Photo: Courtesy Stanford Law School

Lawyers aren’t generally linked to the art world, except perhaps as collectors, but John Henry Merryman, a Stanford law professor for 62 years, is a shining exception. Credited with launching the first course on art and the law, he combined an expertise in comparative and cultural property law with his love of modern art. 

Merryman died on August 3 at his home in Menlo Park. He was 95.

After graduating from the University of Portland, Merryman earned a master’s degree in chemistry from Notre Dame. While teaching there, he pursued his JD and later obtained an LLM and JSD from NYU, where he had been offered a teaching fellowship. With five degrees in hand, Merryman was recruited to teach law at Santa Clara University. 
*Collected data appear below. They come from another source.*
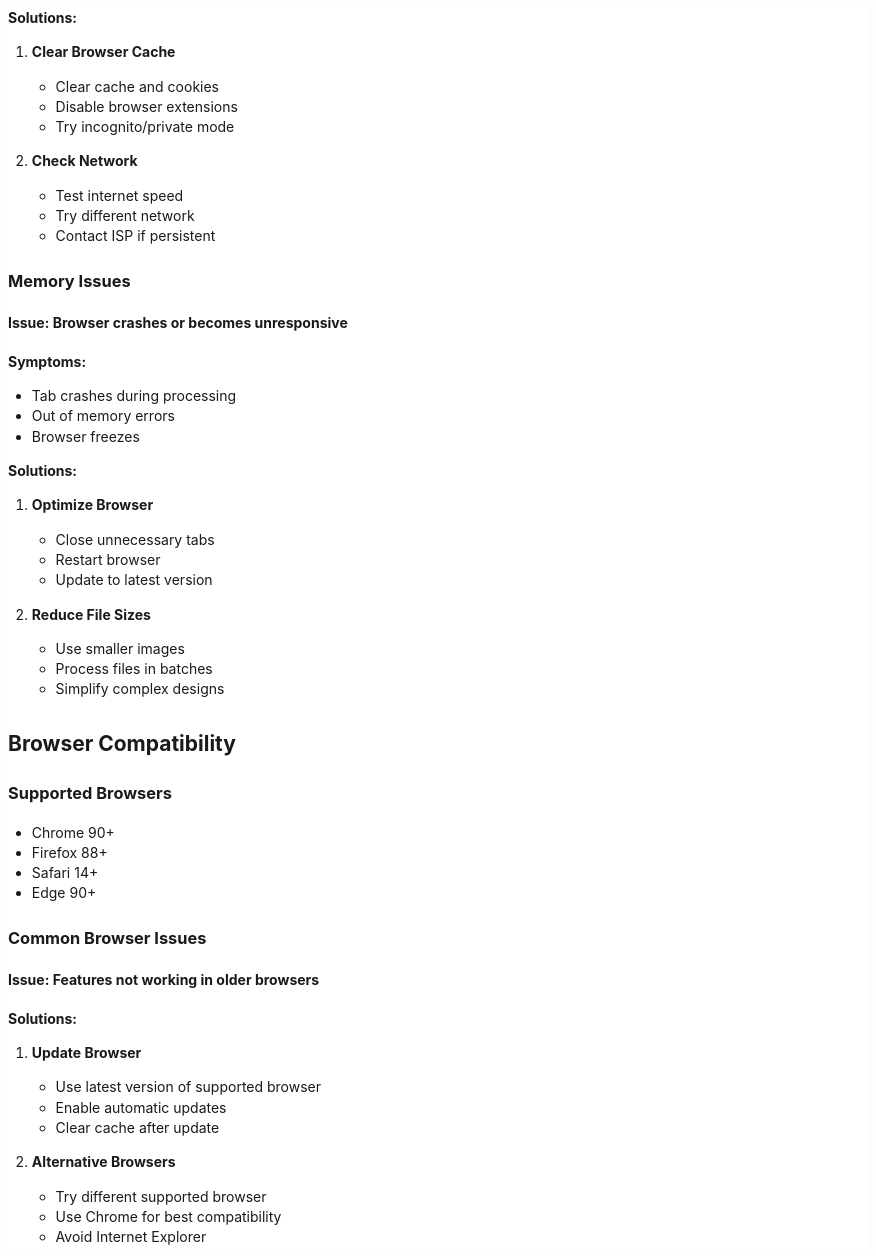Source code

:**Solutions:**
1. **Clear Browser Cache**
   - Clear cache and cookies
   - Disable browser extensions
   - Try incognito/private mode

2. **Check Network**
   - Test internet speed
   - Try different network
   - Contact ISP if persistent

### Memory Issues

#### Issue: Browser crashes or becomes unresponsive
**Symptoms:**
- Tab crashes during processing
- Out of memory errors
- Browser freezes

**Solutions:**
1. **Optimize Browser**
   - Close unnecessary tabs
   - Restart browser
   - Update to latest version

2. **Reduce File Sizes**
   - Use smaller images
   - Process files in batches
   - Simplify complex designs

## Browser Compatibility

### Supported Browsers
- Chrome 90+
- Firefox 88+
- Safari 14+
- Edge 90+

### Common Browser Issues

#### Issue: Features not working in older browsers
**Solutions:**
1. **Update Browser**
   - Use latest version of supported browser
   - Enable automatic updates
   - Clear cache after update

2. **Alternative Browsers**
   - Try different supported browser
   - Use Chrome for best compatibility
   - Avoid Internet Explorer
In April 1953, as a result of violating the university’s prohibition against “anything contrary to Catholic doctrine and morals” by marrying a divorcée, Nancy Edwards, ’70, Merryman was fired. That same week, he joined the law faculty at Stanford. Carl Spaeth, dean of the Law School at the time, sent Merryman to Italy to study its civil law system. He also studied the legal systems in Greece, Germany and South America and published The Civil Law Tradition: An Introduction to the Legal Systems of Western Europe and Latin America

Merryman and his wife traveled extensively, collecting modern art. When he returned to Stanford, he had lunch with professor Albert Elsen, and together they devised the first Art and Law class, which they offered in 1971. Merryman restricted enrollment to equal numbers of law students, art history graduate students and students in the Graduate School of Business for a class designed to teach them about tax, copyright, contracts, cultural property, ethics and other legal issues related to buying and selling art. 

M. Elizabeth Magill, the current dean of Stanford Law School, said, “John Merryman was a giant in several fields—comparative law and the field he helped create, art and the law. He was a devoted teacher and mentor to his students. He taught his last class, Stolen Art, only a couple of months ago and helped launch the careers of many of our graduates who work at the intersection of the arts and the law.”

In the 1980s, Merryman was named to a two-person committee charged with finding sculptures to enhance the Stanford campus. In honor of his 80th birthday, The Sieve of Eratosthenes, a 6-ton sculpture by artist Mark di Suvero, was donated to Stanford to celebrate “a great teacher and friend of art.” In 2004, he received the American Society of Comparative Law’s Lifetime Achievement Award. 

Merryman’s wife, Nancy, passed away in 2013. He is survived by his stepchildren, Leonard, Samuel and Bruce Edwards; four step-grandchildren; and five step-great-grandchildren.


Julie Muller Mitchell, '79, is a writer in San Francisco.